Americans have adopted over a quarter of a million children from overseas since the 1990s. While these arrangements can enrich the lives of both adoptive parents and children, the lucrative international baby trade has given rise to weakly regulated international adoption systems plagued by fraud. Some international adoptees suffer from undisclosed physical and emotional problems that their adoptive parents are ill-equipped to handle. Some poorly-screened adoptive parents decide they’re tired of caring for their children.

Twohey discovered a private “rehoming” subculture, modelled on the “rehoming” groups that reassign unwanted pets. She and her Thompson Reuters colleagues constructed a massive database of over 5000 postings from a single Yahoo rehoming group over a five-year period, during which time a child was put up for rehoming about once a week on average.
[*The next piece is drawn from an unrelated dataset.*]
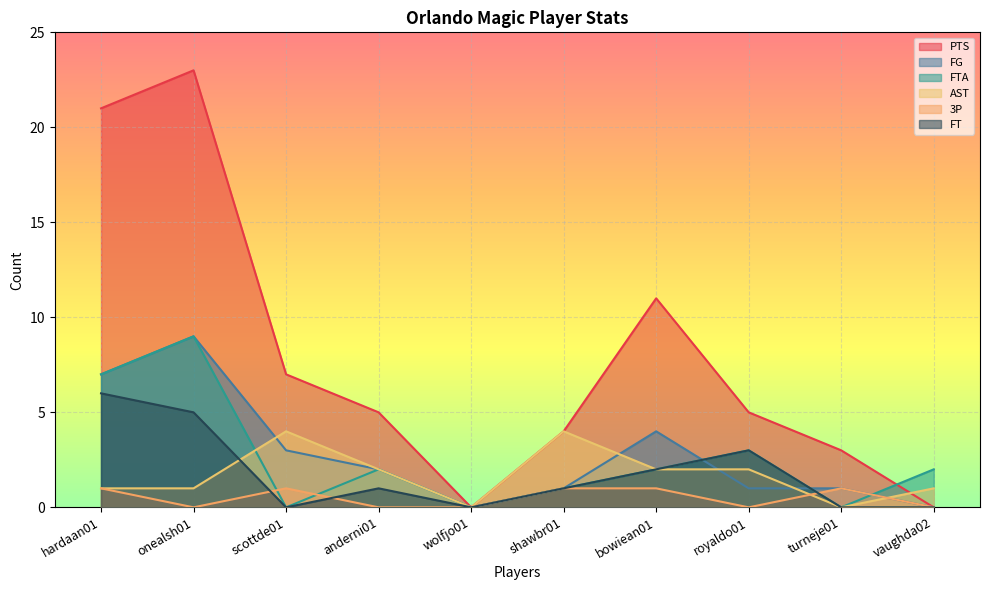

How many values in PTS are above zero?

8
"How would you give me up when you brought me to be yours?" asked Quita of the adoptive parents who had dispatched her to live with a woman who had lost custody of her biological children and who was suspected in the drowning death of another child in her care. The woman “rehomed” at least six children. Once, the woman teamed up with her roommate, a convicted child pornographer, to pick up a little boy in a parking lot.
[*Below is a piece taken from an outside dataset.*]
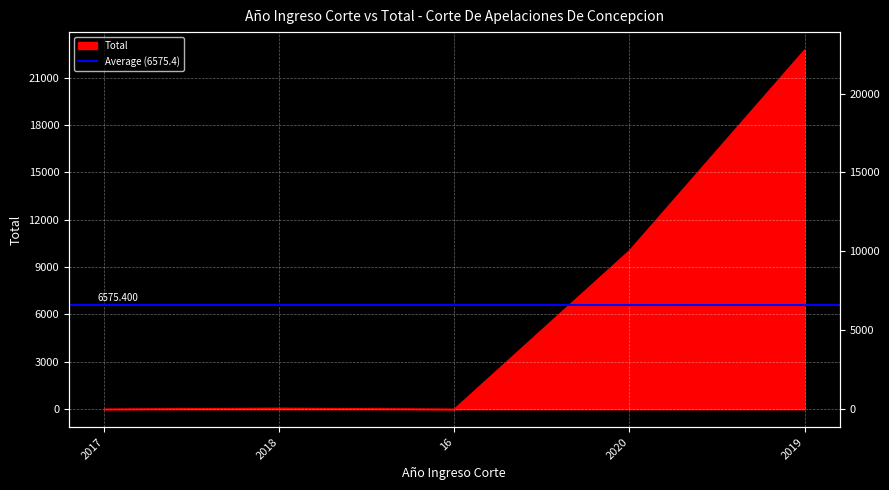

What is the difference between the second highest and second lowest values?

10035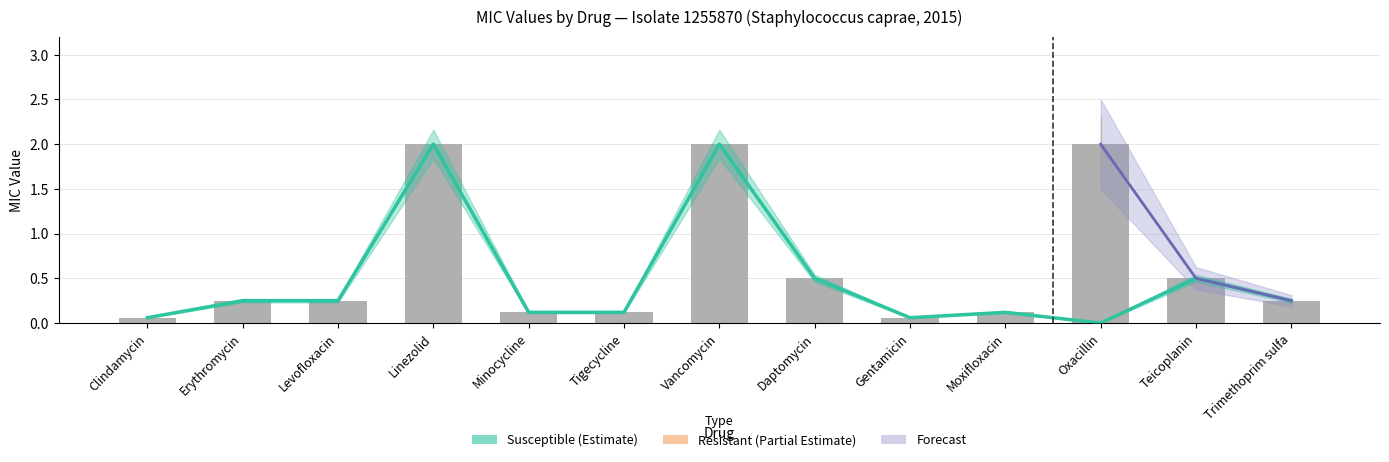

What is the average value?

0.6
Megan Twohey is an investigative reporter for Reuters based in New York. Before joining Reuters early last year, she was an award-winning investigative reporter at the Chicago Tribune. She has also reported for the Milwaukee Journal Sentinel and the Charlotte Observer, among other publications.


The Sidney Hillman Foundation honors excellence in journalism in service of the common good. Judges are Rose Arce, Hendrik Hertzberg, Katrina vanden Heuvel, Harold Meyerson, Susan Meiselas and Lindsay Beyerstein.  The Sidney Award is given monthly to acknowledge an outstanding piece of socially conscious journalism.